Amerikaans burgerservicenummer deels gekraakt

In een eerste poging wisten Alessandro Acquisti en Ralph Gross, verbonden aan de Carnegie-Mellon Universiteit in Pittsburgh, de eerste 5 cijfers van het SSN in 44 procent van de gevallen correct te voorspellen. Alle 9 cijfers bleken juist te zijn in 8,5 procent van de gevallen na minder dan duizend pogingen. Hackers zouden de laatste 4 cijfers vrij eenvoudig kunnen achterhalen door een klein aantal varianten uit te proberen, bijvoorbeeld bij commerciële online-diensten die de kredietwaardigheid van burgers controleren.

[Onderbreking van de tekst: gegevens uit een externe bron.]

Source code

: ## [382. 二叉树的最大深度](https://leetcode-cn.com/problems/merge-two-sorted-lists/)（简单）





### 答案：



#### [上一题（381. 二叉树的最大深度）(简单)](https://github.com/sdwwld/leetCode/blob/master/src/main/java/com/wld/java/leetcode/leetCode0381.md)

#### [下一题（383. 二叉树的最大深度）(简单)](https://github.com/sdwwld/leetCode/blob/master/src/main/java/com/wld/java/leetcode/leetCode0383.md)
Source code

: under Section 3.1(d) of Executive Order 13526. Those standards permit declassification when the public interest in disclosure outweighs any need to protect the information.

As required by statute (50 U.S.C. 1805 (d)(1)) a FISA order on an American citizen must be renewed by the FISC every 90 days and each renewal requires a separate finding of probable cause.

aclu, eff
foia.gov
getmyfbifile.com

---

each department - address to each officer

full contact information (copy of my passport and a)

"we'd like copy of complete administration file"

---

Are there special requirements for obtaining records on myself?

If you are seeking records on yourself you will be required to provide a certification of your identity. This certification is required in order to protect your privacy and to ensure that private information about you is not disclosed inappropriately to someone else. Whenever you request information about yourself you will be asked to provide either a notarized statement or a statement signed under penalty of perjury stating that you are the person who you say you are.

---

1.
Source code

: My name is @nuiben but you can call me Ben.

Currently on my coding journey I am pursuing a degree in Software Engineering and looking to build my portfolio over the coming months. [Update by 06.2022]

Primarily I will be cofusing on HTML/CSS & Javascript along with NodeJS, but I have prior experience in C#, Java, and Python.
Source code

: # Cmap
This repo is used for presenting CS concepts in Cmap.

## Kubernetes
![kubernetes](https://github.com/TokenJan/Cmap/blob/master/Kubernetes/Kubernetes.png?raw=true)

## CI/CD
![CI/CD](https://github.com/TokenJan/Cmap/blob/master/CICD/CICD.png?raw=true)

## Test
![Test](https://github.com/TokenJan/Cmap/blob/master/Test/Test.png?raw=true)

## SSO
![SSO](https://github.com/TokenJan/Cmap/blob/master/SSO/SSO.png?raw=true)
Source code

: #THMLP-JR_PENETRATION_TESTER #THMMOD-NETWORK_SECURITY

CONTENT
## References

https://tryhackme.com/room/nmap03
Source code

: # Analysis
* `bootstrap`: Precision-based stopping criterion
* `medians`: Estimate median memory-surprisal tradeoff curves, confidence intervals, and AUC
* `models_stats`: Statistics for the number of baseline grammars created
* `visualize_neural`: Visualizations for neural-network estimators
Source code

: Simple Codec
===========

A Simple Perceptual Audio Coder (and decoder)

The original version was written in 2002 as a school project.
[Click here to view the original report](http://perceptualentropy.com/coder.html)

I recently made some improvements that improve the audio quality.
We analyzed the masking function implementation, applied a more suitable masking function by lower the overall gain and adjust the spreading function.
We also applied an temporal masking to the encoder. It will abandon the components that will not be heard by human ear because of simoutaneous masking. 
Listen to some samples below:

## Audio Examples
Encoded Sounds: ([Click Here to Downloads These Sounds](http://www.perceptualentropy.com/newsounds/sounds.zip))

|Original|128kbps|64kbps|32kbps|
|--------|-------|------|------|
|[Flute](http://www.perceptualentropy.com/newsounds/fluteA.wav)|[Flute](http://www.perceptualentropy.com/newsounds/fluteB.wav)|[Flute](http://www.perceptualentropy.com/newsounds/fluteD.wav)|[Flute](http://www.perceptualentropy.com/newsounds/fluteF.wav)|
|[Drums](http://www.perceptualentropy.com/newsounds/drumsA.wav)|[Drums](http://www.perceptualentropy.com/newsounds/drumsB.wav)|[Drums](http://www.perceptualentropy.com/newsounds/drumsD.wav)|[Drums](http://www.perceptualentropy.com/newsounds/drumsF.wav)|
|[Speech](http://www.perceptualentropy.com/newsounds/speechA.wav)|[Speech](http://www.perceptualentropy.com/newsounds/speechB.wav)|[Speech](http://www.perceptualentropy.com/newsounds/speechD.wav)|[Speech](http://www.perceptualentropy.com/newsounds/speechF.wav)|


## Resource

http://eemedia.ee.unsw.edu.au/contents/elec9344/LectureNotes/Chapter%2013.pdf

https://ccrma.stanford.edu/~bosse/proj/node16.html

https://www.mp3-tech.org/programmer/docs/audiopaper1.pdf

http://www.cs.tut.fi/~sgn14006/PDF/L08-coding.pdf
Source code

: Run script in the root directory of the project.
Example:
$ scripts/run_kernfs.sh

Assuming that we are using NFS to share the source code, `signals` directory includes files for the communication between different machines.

De onderzoekers maakten gebruik van openbaar beschikbare informatie om de nummers van willekeurige burgers te deduceren. Ze wisten al dat geboortedatum en woonplaats ingrediënten van het SSN zijn. Veel gebruikers van sociale netwerksites zoals Facebook vermelden deze gegevens in hun profiel.

Een andere bron van informatie voor het ontrafelen van de SSN-berekening was het Death Master File, een register van overleden personen met hun SSN's. Dit bestand is openbaar om hergebruik van eerder uitgegeven nummers te voorkomen. Door analyse van de gegevens van overledenen tussen 1973 en 2003 konden de onderzoekers bepaalde patronen ontdekken.

Juist door combinatie van gegevens uit diverse openbare bronnen is het mogelijk veel informatie over individuen te vergaren. Acquisti waarschuwt gebruikers dan ook niet scheutig te zijn met het vermelden van persoonlijke gegevens op sociale netwerksites.

De onderzoekers hebben hun bevindingen gepubliceerd (PDF) in de Proceedings of the National Academy of Science (PNAS). Ook hebben ze de overheid geadviseerd voortaan 'random' nummers te gebruiken. Volgens de Social Security Administration is er geen reden tot zorg omdat de beschreven methode niet feilloos is. Verder wil de overheid in 2010 een nieuw systeem invoeren met willekeurig gegenereerde SSN's, maar dat zou losstaan van het onderzoek van de Carnegie Mellon Universiteit.